### Task instructions
After reading the entries below, report how many lines have the string "yang" in them, giving the number alone.

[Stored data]
*-*-*
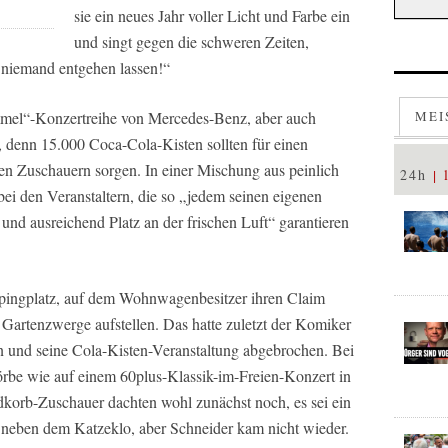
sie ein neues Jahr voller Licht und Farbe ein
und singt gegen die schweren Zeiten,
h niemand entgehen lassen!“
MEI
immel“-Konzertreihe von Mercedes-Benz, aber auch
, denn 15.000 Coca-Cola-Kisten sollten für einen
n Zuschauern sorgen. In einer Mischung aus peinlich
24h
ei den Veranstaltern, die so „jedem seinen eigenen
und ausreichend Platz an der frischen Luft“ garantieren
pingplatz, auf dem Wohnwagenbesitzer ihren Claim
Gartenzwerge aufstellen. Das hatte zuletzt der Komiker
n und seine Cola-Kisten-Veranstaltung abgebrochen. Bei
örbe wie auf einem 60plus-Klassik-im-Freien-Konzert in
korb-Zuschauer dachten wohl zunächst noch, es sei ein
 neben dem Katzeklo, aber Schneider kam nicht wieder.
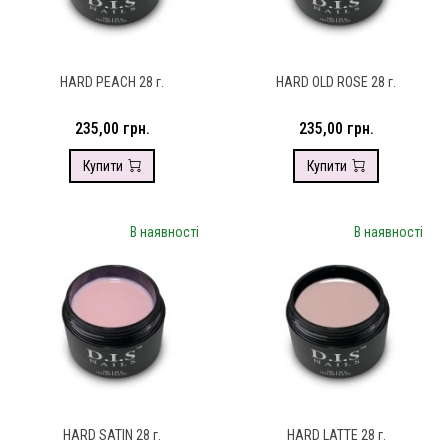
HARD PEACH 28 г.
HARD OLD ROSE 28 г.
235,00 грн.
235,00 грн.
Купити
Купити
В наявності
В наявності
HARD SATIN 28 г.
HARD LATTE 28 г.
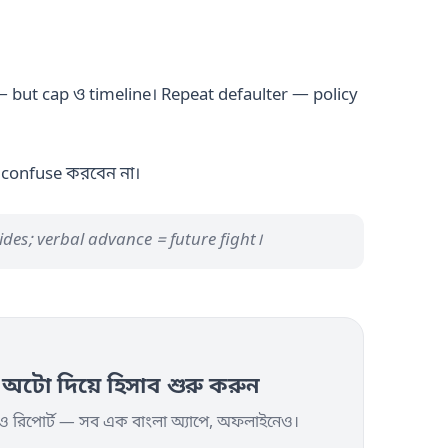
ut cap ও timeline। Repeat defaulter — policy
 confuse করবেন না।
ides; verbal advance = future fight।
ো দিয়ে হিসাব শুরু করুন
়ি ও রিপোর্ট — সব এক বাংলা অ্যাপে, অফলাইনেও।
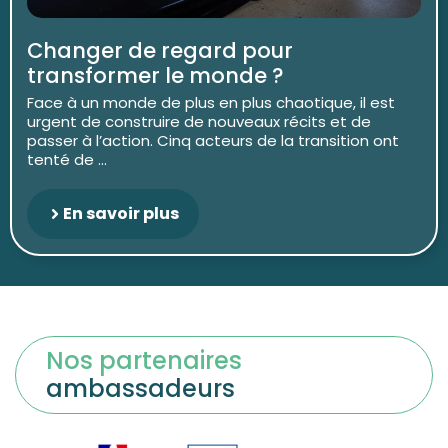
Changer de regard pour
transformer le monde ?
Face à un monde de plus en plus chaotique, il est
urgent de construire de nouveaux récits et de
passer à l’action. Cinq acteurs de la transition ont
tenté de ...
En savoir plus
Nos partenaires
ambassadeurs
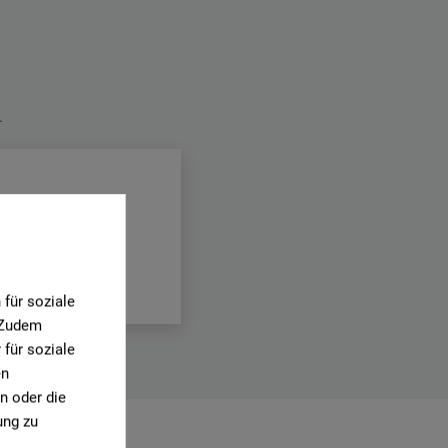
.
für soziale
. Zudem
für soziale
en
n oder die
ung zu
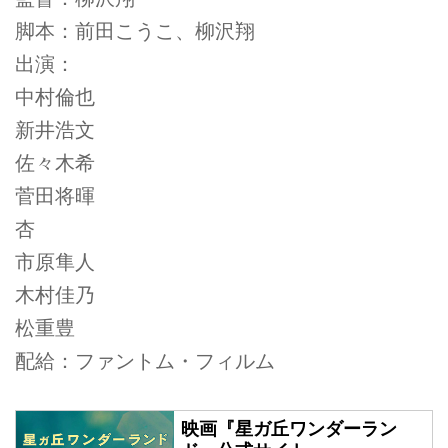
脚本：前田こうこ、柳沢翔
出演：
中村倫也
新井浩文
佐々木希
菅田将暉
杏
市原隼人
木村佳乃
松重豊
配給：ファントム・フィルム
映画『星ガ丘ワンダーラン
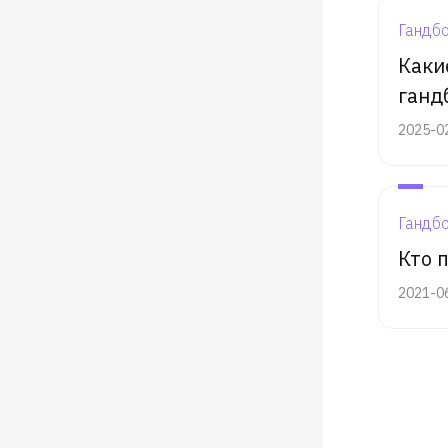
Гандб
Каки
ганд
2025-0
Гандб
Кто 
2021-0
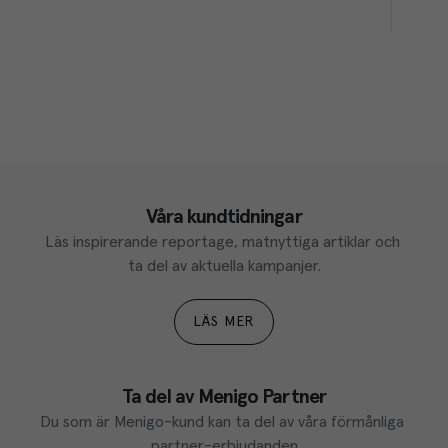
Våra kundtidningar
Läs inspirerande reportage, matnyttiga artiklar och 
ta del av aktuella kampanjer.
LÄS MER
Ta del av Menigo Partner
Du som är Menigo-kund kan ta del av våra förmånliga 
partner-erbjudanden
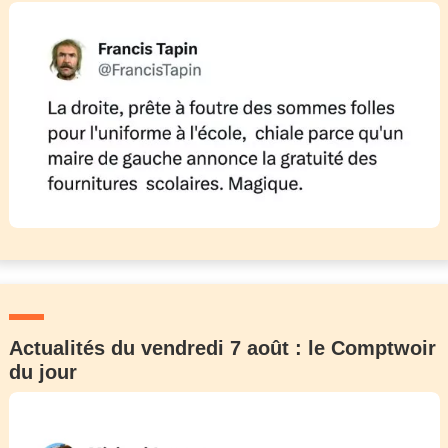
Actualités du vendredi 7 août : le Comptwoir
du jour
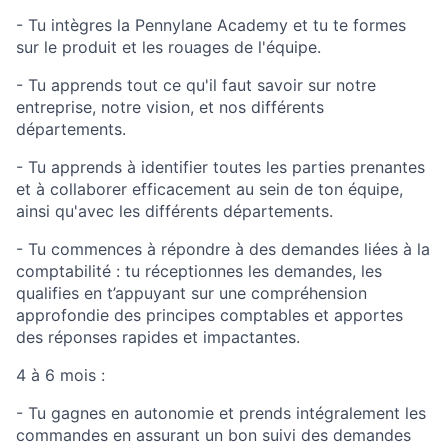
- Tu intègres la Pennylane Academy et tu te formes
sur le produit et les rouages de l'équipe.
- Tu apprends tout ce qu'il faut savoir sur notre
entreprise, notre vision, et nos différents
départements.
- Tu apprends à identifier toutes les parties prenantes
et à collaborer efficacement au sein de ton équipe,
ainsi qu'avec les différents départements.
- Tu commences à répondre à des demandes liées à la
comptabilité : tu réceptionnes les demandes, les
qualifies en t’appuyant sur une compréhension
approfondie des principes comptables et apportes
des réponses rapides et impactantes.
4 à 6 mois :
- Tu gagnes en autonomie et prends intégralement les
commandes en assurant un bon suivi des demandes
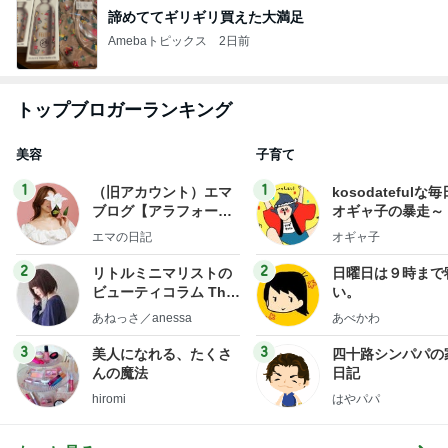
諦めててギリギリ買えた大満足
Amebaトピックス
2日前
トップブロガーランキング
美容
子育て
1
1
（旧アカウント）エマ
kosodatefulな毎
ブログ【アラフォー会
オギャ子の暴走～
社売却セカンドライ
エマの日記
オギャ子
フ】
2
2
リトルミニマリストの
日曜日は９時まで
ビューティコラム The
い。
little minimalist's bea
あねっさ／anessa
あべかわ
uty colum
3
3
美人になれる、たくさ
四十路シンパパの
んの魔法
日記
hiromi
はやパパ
*-*-*
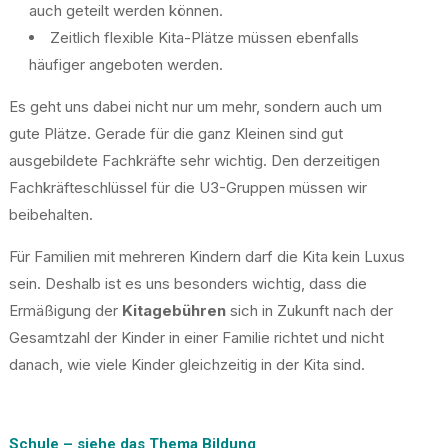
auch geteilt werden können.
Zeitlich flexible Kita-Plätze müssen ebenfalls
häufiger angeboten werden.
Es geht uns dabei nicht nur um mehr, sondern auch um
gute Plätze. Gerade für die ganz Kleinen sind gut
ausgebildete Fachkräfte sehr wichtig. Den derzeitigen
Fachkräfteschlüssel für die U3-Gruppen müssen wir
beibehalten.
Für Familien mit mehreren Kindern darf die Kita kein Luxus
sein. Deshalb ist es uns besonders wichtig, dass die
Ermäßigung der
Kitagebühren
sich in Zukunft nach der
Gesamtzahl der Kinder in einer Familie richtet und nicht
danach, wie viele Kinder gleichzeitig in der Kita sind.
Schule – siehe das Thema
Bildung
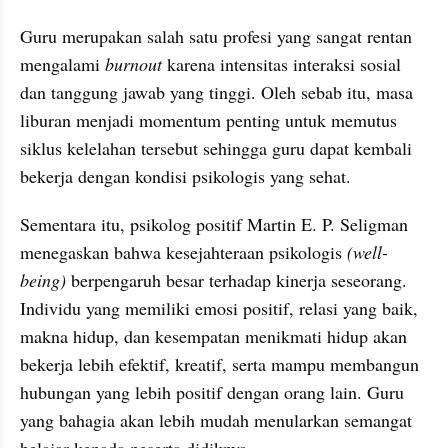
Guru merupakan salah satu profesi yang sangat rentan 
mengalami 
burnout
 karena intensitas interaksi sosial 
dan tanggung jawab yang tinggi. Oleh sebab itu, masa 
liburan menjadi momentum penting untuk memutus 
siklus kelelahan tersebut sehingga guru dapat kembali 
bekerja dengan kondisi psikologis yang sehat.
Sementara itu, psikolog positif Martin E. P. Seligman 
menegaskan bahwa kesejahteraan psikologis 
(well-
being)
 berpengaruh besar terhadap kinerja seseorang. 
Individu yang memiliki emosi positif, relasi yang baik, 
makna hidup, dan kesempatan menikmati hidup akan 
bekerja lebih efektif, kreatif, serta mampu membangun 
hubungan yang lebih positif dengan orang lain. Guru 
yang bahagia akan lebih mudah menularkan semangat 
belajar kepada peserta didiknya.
*-*-*
### Solution below
6